Try it: Only the lines from the one containing "8: (416, 567, 1.70)" through the last line below belong in your copy; transcribe them exactly and omit any pictures.

Stored records

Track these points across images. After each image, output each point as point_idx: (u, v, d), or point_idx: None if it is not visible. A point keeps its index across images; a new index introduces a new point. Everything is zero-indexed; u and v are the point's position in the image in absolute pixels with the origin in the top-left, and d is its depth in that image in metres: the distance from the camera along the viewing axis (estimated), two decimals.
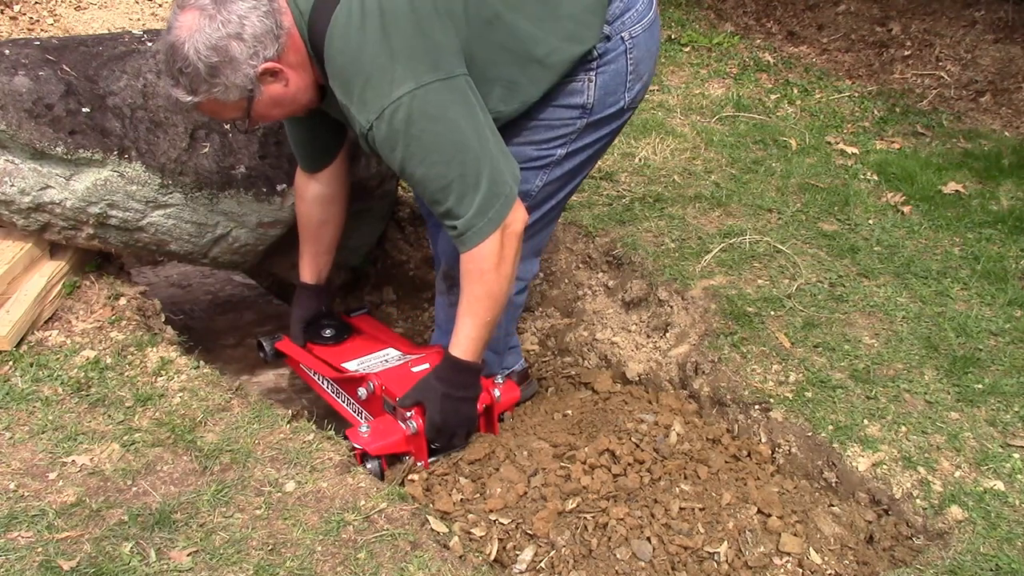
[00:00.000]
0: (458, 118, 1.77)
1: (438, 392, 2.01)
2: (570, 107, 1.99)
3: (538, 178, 2.06)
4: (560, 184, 2.12)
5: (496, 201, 1.83)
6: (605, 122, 2.06)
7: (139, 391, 2.13)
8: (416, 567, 1.70)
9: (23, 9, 4.44)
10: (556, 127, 2.00)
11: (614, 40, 1.96)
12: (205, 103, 1.83)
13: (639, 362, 2.59)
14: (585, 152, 2.09)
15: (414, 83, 1.73)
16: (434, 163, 1.79)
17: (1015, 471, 2.04)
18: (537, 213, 2.11)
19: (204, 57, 1.73)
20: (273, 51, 1.77)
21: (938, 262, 2.86)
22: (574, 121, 2.00)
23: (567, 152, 2.04)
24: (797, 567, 1.90)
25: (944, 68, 4.56)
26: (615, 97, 2.02)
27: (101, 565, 1.65)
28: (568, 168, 2.09)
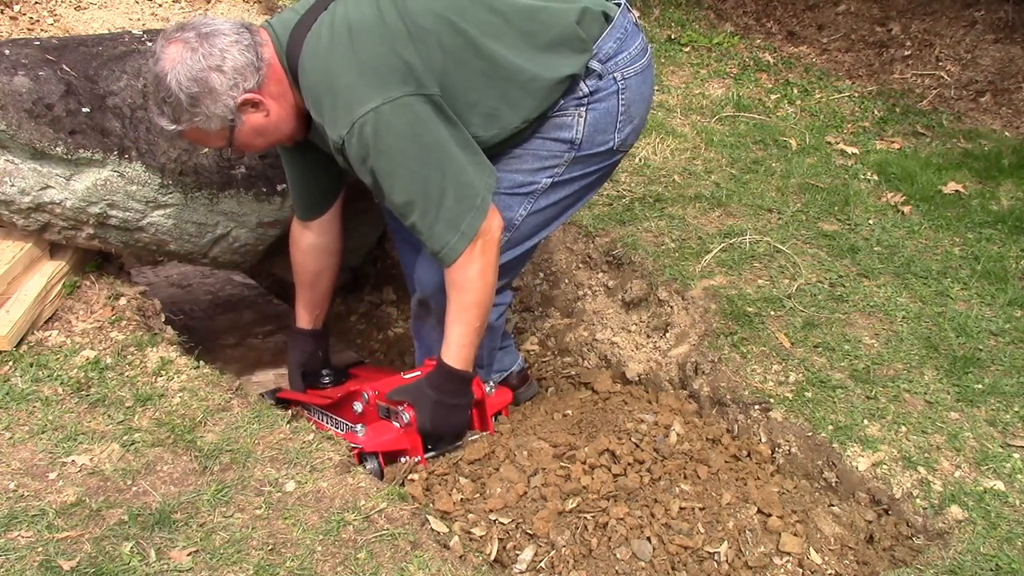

Output for this exercise:
8: (416, 567, 1.70)
9: (23, 9, 4.44)
10: (556, 127, 2.00)
11: (614, 40, 1.96)
12: (205, 103, 1.83)
13: (639, 362, 2.59)
14: (585, 152, 2.09)
15: (414, 83, 1.73)
16: (434, 163, 1.79)
17: (1015, 471, 2.04)
18: (537, 213, 2.11)
19: (204, 57, 1.73)
20: (273, 51, 1.77)
21: (938, 262, 2.86)
22: (574, 121, 2.00)
23: (567, 152, 2.04)
24: (797, 567, 1.90)
25: (944, 68, 4.56)
26: (615, 97, 2.02)
27: (101, 565, 1.65)
28: (568, 168, 2.09)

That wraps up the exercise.